◆ **EXERCISE**: Recast the lines below as a Markdown table with the columns No. and Line, giving each line its own numbered row and skipping blank lines. Leave the pictures out.

◆ **RECORDS SUPPLIED**:
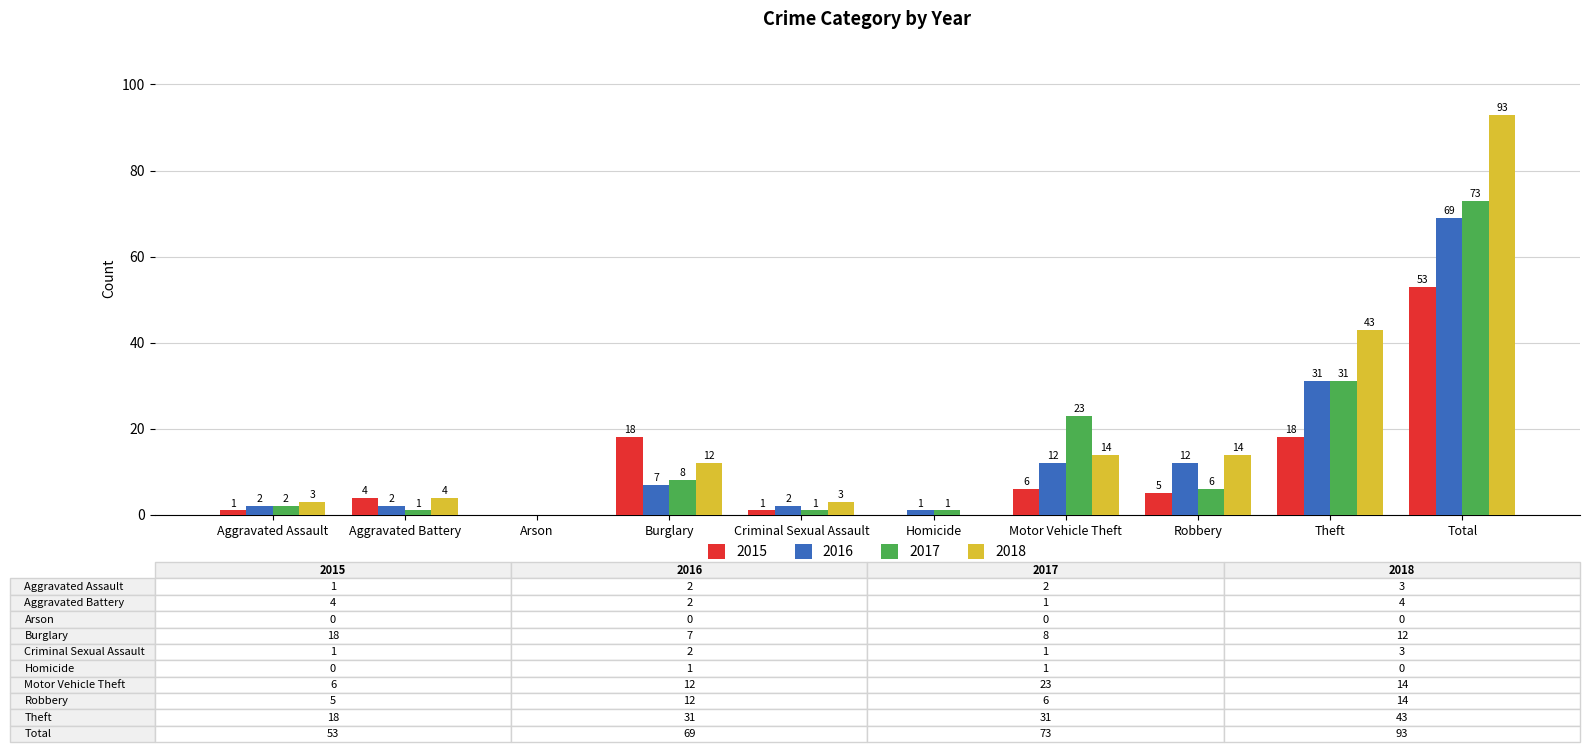

Which series has the widest spread of values?

2018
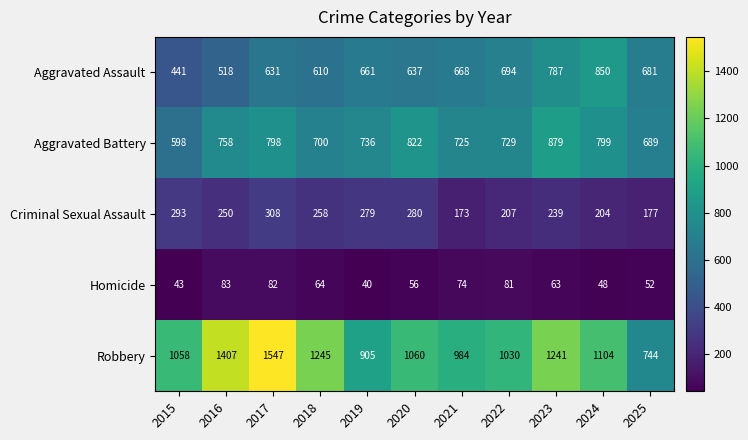

What is the difference between the Criminal Sexual Assault values at 2017 and 2021?

135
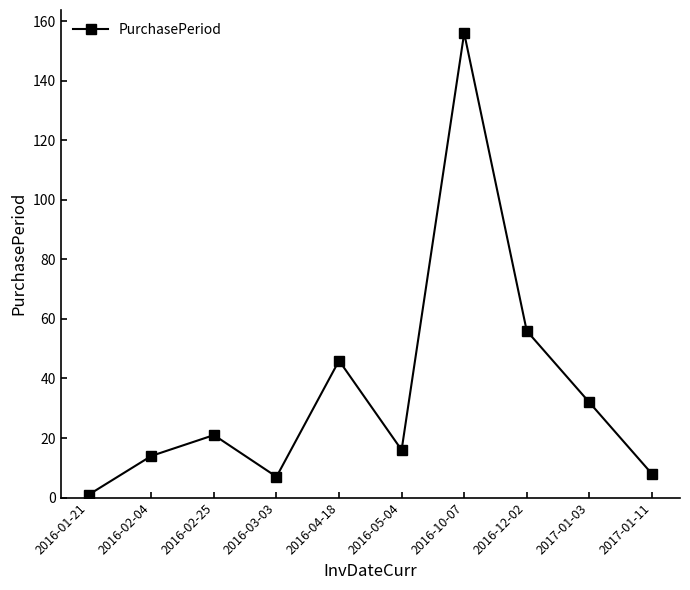

What is the change in value from 2016-03-03 to 2017-01-11?

+1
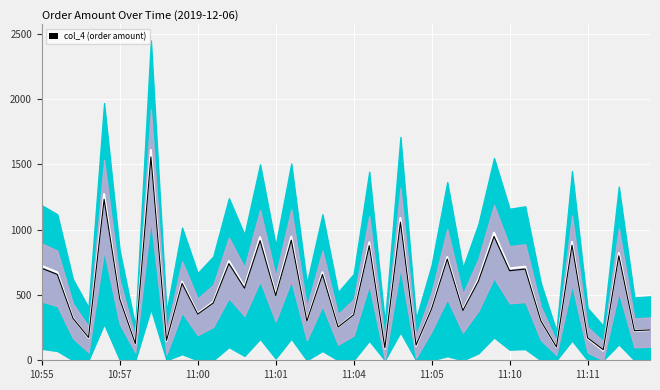

The value of col_5 at 27 is 150.5. True or false?

False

◆ **RESULT**:
| No. | Line |
|---|---|
| 1 | Which series has the widest spread of values? |
| 2 | 2018 |
| 3 | What is the difference between the Criminal Sexual Assault values at 2017 and 2021? |
| 4 | 135 |
| 5 | What is the change in value from 2016-03-03 to 2017-01-11? |
| 6 | +1 |
| 7 | The value of col_5 at 27 is 150.5. True or false? |
| 8 | False |